A veces nos olvidamos de que nuestro cerebro se puede hackear con relativa facilidad. Podemos hacerle creer que estamos manteniendo una relación sexual cuando en realidad estamos rindiéndole culto a Onán, por ejemplo. Podemos introducirnos emocionalmente tanto en una película que finalmente lo que allí sucede parece que nos pasa a nosotros, cuando no es así.
Esta idea parece olvidarse cuando se cuestionan las futuras prestaciones de los robots a la hora de darnos amor, amistad y compañía. Enseguida aflora nuestro síndrome de Frankenstein y aducimos que un robot jamás podría suplir a un ser humano de verdad. Pero en el ámbito de los perros robot, la evidencia científica parece indicar lo contrario.

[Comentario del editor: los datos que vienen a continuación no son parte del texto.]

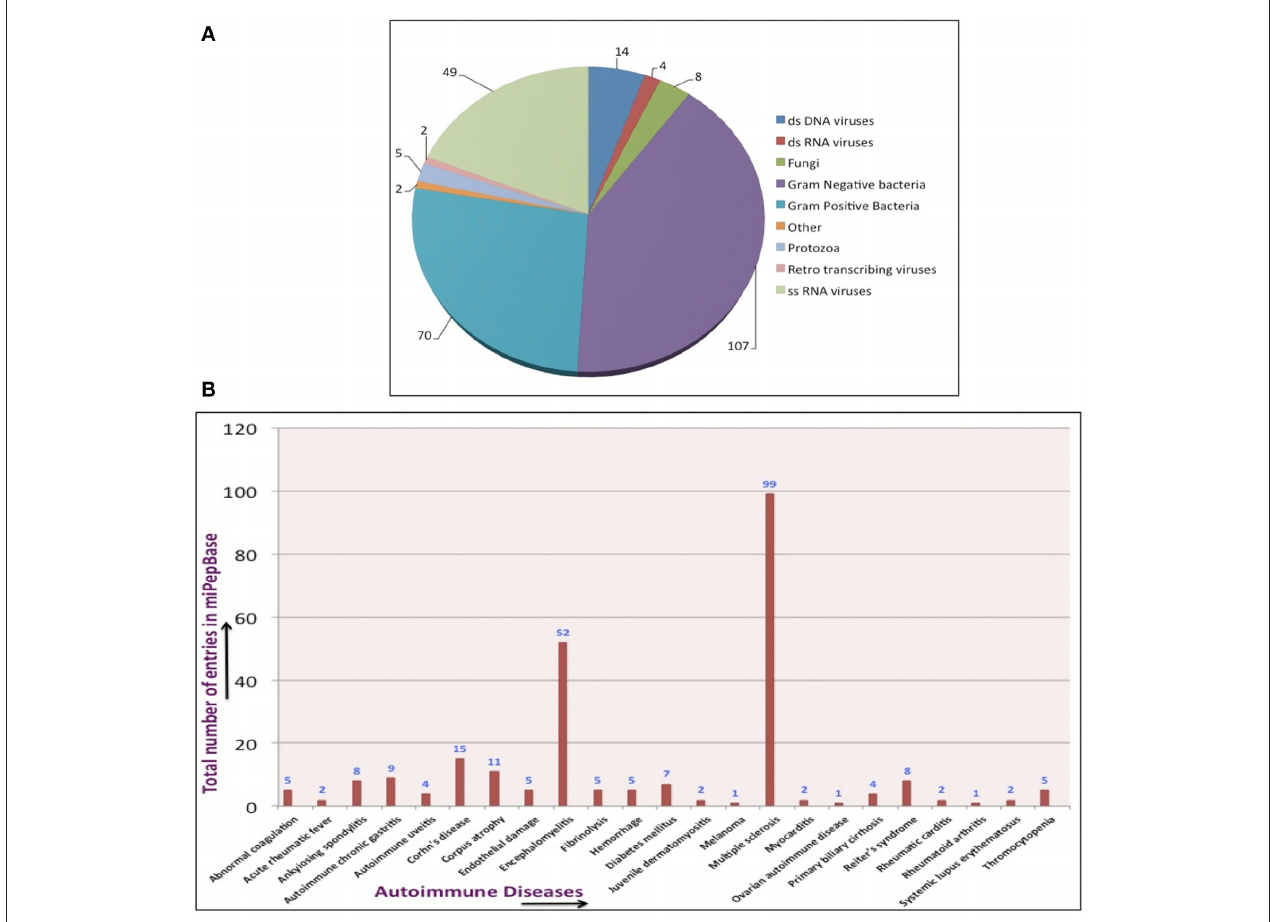
FIGURE 2 | Data statistics (A) Based on pathogen taxonomic group, (B) Based on autoimmune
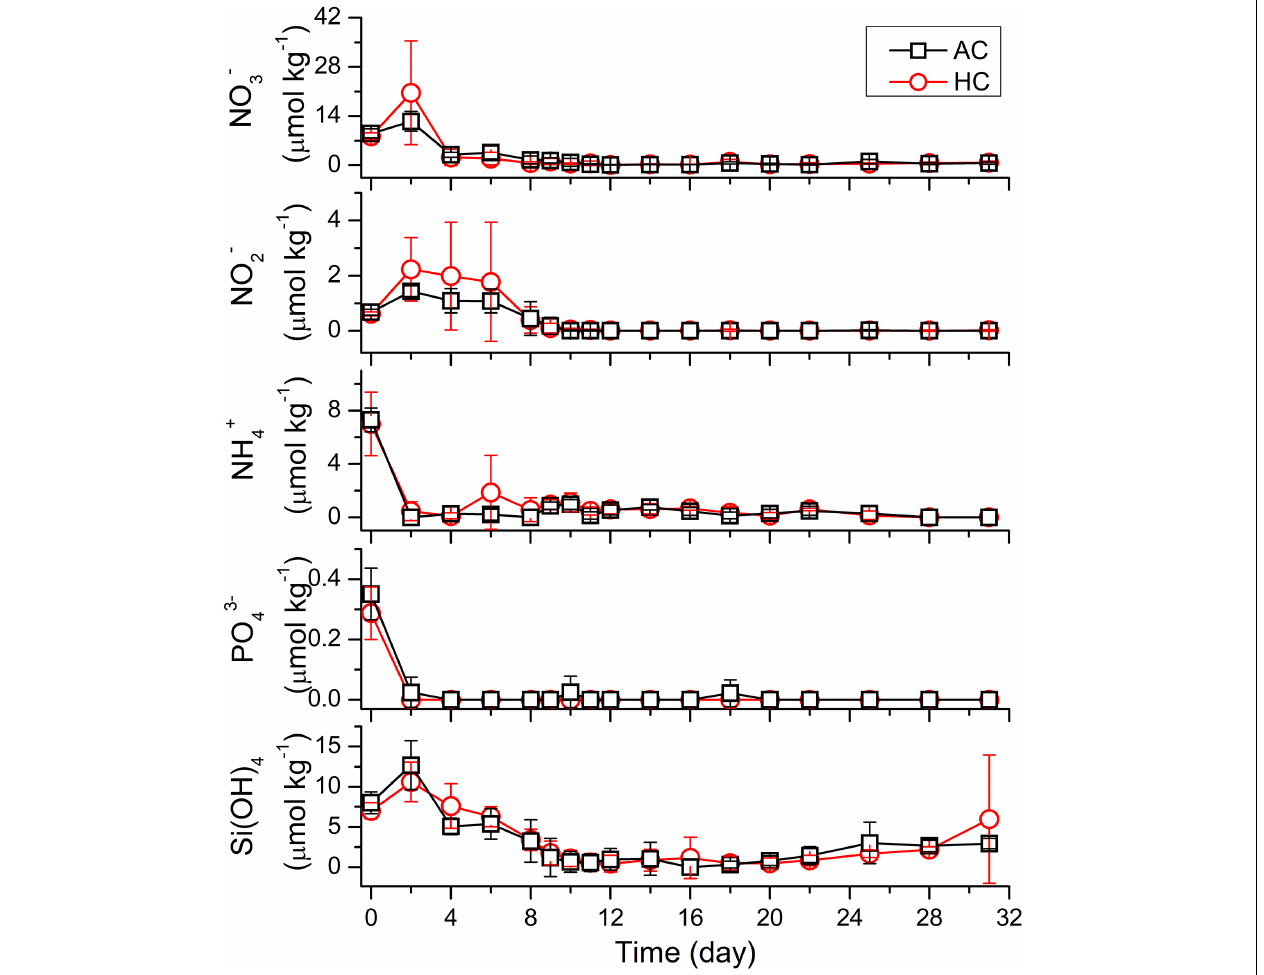
FIGURE 2 | Temporal variations of nutrients (NO 3 − , NO 2 − NH 4 + , PO 43 − , and Si(OH) 4 ) in HC (1000 ppmv) and AC ( ∼ 410 ppmv) treatments. Data are means ± SD of replicates for HC treatments and for AC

Según un estudio de Marian Banks y sus colegas de la Saint Louis University School of Medicine, que examinó los efectos de los perros reales y los perros robóticos (en concreto un AIBO de Sony) en pacientes de varias residencias de ancianos, durante ocho semanas los pacientes formaron el mismo vínculo emocional con ambos tipos de perro, y los dos ayudaron en la misma medida a paliar los sentimientos de soledad.
A medida que los robots mejoren sus prestaciones y su imitación de criaturas reales, es muy probable que pronto eclosione una nueva industria de robótica emocional que enriquecerá o, al menos, cambiará radicalmente, nuestras relaciones interpersonales con los demás (y nuestras mascotas).